=== Text excerpt ===
Focusing on the ambivalent, culturally pluralistic space of Trieste and placing it in the center of a discourse on Austrian music history implies questioning and challenging a notion of national (music) historiography, which is propelled by the underlying understanding of a homogeneous and natural national cultural space. Automatically, such a concept of national history and national historiography assumes a logical opposition to a pluralistic, heterogeneous, and multilayered understanding of society and its histories. Nationalist is the antagonist of pluralist: they exclude each other. Yet this article approaches history both from a homogenizing national perspective and a pluralistic perspective and integrates these opposing views into a parallel and polyvalent reading of history. The juxtaposition of these antagonistic perspectives serves as a means for deconstruction of the national paradigm. However, I will equally argue for the (re)integration of different national perspectives into the narration and discussion of history to facilitate an understanding of their far-reaching influence and their highly problematic efficacy as powerful mechanisms of homogenization of societies.[1] This is particularly important for music history of the nineteenth century, as both music and music historiography served national purposes and contributed to and were appropriated for the construction of national music traditions as part of a political nation. Such national constructions become more problematic, but at the same time also more relevant, in a culturally pluralistic space that allows for different national attributions and whose national belonging has been the subject of conflicts and has changed over time, as in the case of Trieste.

=== Actions to take ===
- 1) Condense the paragraph beginning "Focusing on the ambivalent, culturally pluralistic space of Trieste" from the passage on Trieste into a short bulleted list that keeps its main points.
- 2) In the passage on Trieste, what does juxtaposing the national and pluralistic perspectives serve as?

=== Excerpted data ===

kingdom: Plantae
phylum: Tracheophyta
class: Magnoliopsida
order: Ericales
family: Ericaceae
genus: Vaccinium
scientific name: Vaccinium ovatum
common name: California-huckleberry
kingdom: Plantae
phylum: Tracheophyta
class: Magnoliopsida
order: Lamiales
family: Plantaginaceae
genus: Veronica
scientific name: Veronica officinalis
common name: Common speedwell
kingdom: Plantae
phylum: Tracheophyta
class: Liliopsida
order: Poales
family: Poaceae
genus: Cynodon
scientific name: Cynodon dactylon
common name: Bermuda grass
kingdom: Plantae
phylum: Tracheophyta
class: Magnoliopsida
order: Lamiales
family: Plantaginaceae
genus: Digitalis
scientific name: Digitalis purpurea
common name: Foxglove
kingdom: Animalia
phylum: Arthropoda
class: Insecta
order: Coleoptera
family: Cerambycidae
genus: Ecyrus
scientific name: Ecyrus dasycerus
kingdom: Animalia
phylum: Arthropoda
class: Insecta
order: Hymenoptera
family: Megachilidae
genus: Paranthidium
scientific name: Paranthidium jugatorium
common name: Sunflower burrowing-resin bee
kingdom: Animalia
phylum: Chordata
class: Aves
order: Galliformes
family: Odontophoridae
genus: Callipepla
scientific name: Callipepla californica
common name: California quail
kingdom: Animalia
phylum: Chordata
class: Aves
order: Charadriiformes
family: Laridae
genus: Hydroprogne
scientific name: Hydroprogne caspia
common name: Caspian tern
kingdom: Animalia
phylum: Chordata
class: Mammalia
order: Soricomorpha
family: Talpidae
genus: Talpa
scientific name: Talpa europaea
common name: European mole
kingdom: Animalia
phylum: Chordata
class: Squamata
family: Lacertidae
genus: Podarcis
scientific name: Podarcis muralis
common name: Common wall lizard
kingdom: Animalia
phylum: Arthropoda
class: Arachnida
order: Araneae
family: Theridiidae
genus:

=== Exercise answers ===
- 1)
- Centering Trieste, a culturally pluralistic space, in Austrian music history challenges national (music) historiography, which assumes a homogeneous, natural national cultural space.
- National and pluralistic understandings of history exclude each other.
- The article still reads history from both perspectives in parallel, using their juxtaposition to deconstruct the national paradigm.
- It also argues for (re)integrating different national perspectives into historical narration, to show their far-reaching influence and their problematic role in homogenizing societies.
- This matters especially for nineteenth-century music history, when music and its historiography served national purposes and helped construct national music traditions.
- Such constructions become more problematic but also more relevant in a space like Trieste, which allows different national attributions and whose national belonging has been contested and has changed over time.

- 2) A means for deconstruction of the national paradigm.